╭─ SUPPLIED RECORDS
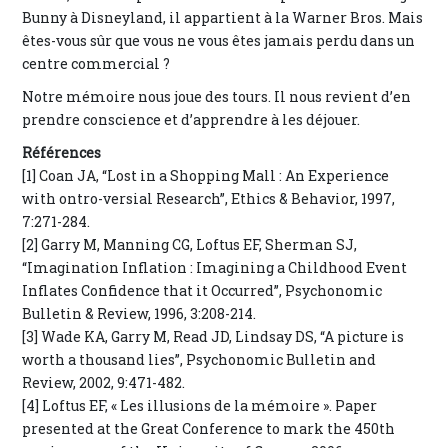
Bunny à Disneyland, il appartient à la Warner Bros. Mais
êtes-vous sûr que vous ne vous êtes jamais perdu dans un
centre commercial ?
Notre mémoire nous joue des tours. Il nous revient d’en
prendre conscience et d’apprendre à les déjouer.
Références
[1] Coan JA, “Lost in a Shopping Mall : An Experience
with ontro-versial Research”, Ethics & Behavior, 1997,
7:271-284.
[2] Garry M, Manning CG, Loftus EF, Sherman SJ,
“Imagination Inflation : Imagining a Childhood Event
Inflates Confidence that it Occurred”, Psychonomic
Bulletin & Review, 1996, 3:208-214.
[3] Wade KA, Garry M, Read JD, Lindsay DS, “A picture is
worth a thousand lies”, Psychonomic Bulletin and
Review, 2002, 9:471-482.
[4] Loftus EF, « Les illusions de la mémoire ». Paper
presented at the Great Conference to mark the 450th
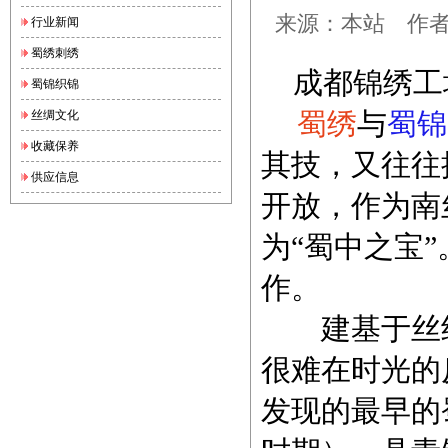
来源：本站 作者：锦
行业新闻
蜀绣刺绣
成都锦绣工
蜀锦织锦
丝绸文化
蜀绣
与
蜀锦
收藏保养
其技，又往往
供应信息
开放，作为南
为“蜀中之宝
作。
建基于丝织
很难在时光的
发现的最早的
╰─
╭─ SUPPLIED RECORDS
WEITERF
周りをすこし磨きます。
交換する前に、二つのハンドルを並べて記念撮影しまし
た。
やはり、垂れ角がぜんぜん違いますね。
╰─
### EXERCISE DIRECTIONS
Your answer must consist solely of the lines above between the line holding "Mall : An Experience" and the line holding "[3] Wade KA, Garry", inclusive, copied exactly.

### YOUR RESPONSE
[1] Coan JA, “Lost in a Shopping Mall : An Experience
with ontro-versial Research”, Ethics & Behavior, 1997,
7:271-284.
[2] Garry M, Manning CG, Loftus EF, Sherman SJ,
“Imagination Inflation : Imagining a Childhood Event
Inflates Confidence that it Occurred”, Psychonomic
Bulletin & Review, 1996, 3:208-214.
[3] Wade KA, Garry M, Read JD, Lindsay DS, “A picture is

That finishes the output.